What you need to do
In the listing below, find the line with "Kombinierte Steildachlösungen aus" and copy every line from there up to and including the line with "Pompe à vide", exactly and without pictures.

Data to examine
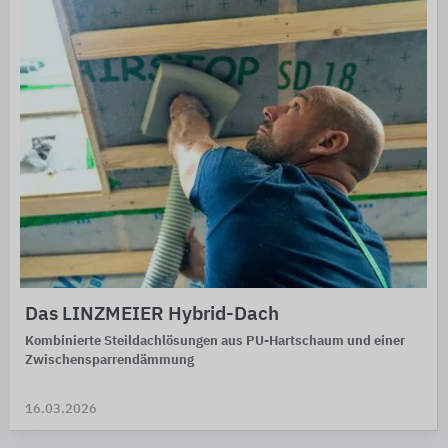
Das LINZMEIER Hybrid-Dach
Kombinierte Steildachlösungen aus PU-Hartschaum und einer
Zwischensparrendämmung
16.03.2026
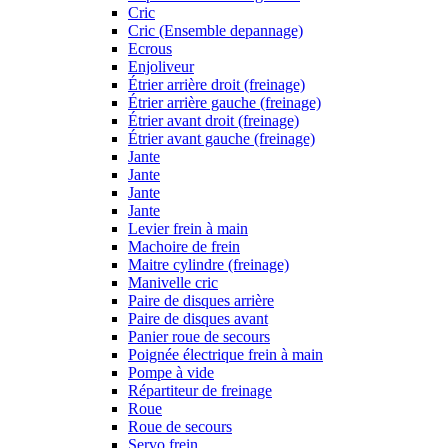
Cric
Cric (Ensemble depannage)
Ecrous
Enjoliveur
Étrier arrière droit (freinage)
Étrier arrière gauche (freinage)
Étrier avant droit (freinage)
Étrier avant gauche (freinage)
Jante
Jante
Jante
Jante
Levier frein à main
Machoire de frein
Maitre cylindre (freinage)
Manivelle cric
Paire de disques arrière
Paire de disques avant
Panier roue de secours
Poignée électrique frein à main
Pompe à vide
Répartiteur de freinage
Roue
Roue de secours
Servo frein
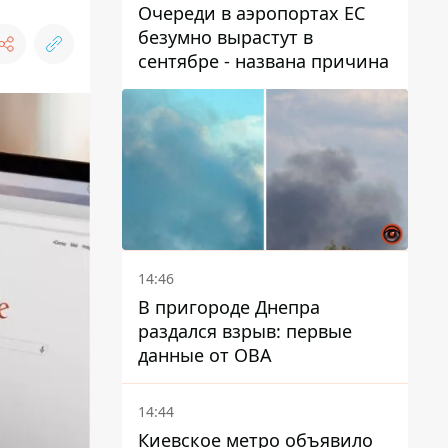
Очереди в аэропортах ЕС
безумно вырастут в
сентябре - названа причина
14:46
В пригороде Днепра
раздался взрыв: первые
данные от ОВА
14:44
Киевское метро объявило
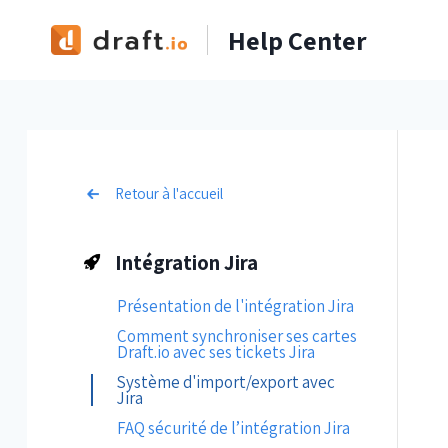
Skip
Help Center
to
content
Retour à l'accueil
Intégration Jira
Présentation de l'intégration Jira
Comment synchroniser ses cartes
Draft.io avec ses tickets Jira
Système d'import/export avec
Jira
FAQ sécurité de l’intégration Jira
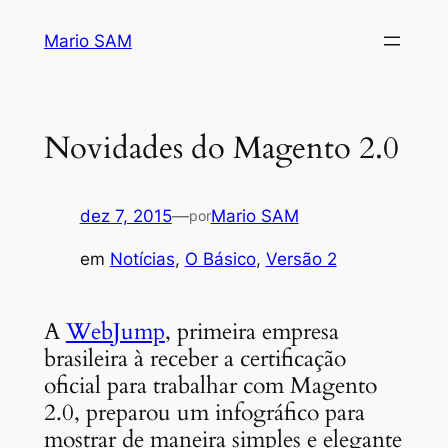
Pular
Mario SAM
para
o
conteúdo
Novidades do Magento 2.0
dez 7, 2015
—
Mario SAM
por
em
Notícias
, 
O Básico
, 
Versão 2
A
WebJump
, primeira empresa
brasileira à receber a certificação
oficial para trabalhar com Magento
2.0, preparou um infográfico para
mostrar de maneira simples e elegante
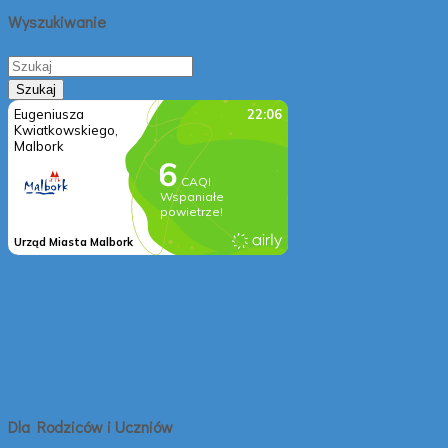
Wyszukiwanie
Dla Rodziców i Uczniów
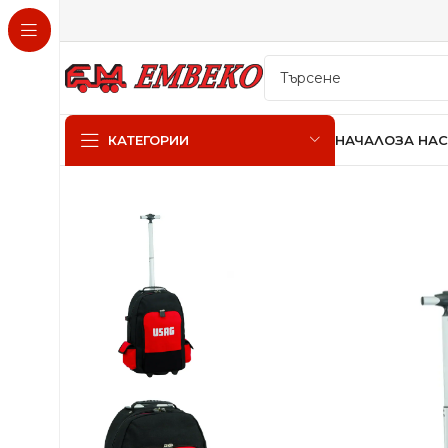
НАЧАЛО
ЗА НАС
КАТЕГОРИИ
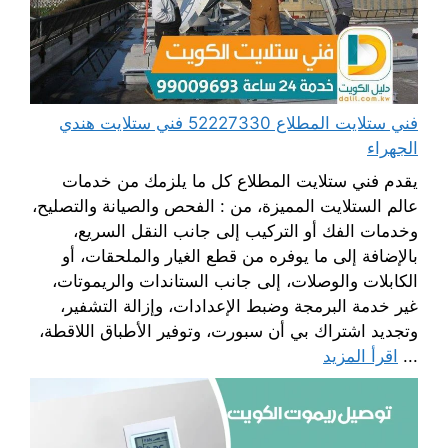
فني ستلايت المطلاع 52227330 فني ستلايت هندي
الجهراء
يقدم فني ستلايت المطلاع كل ما يلزمك من خدمات
عالم الستلايت المميزة، من : الفحص والصيانة والتصليح،
وخدمات الفك أو التركيب إلى جانب النقل السريع،
بالإضافة إلى ما يوفره من قطع الغيار والملحقات، أو
الكابلات والوصلات، إلى جانب الستاندات والريموتات،
غير خدمة البرمجة وضبط الإعدادات، وإزالة التشفير،
وتجديد اشتراك بي أن سبورت، وتوفير الأطباق اللاقطة،
...
اقرأ المزيد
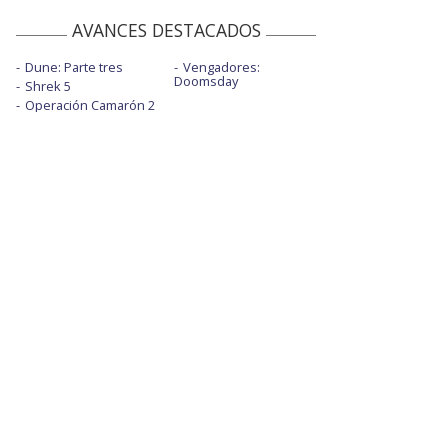
AVANCES DESTACADOS
Dune: Parte tres
Vengadores:
Doomsday
Shrek 5
Operación Camarón 2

Answer to the problem
Kombinierte Steildachlösungen aus PU-Hartschaum und einer
Zwischensparrendämmung
16.03.2026
Cric
Cric (Ensemble depannage)
Ecrous
Enjoliveur
Étrier arrière droit (freinage)
Étrier arrière gauche (freinage)
Étrier avant droit (freinage)
Étrier avant gauche (freinage)
Jante
Jante
Jante
Jante
Levier frein à main
Machoire de frein
Maitre cylindre (freinage)
Manivelle cric
Paire de disques arrière
Paire de disques avant
Panier roue de secours
Poignée électrique frein à main
Pompe à vide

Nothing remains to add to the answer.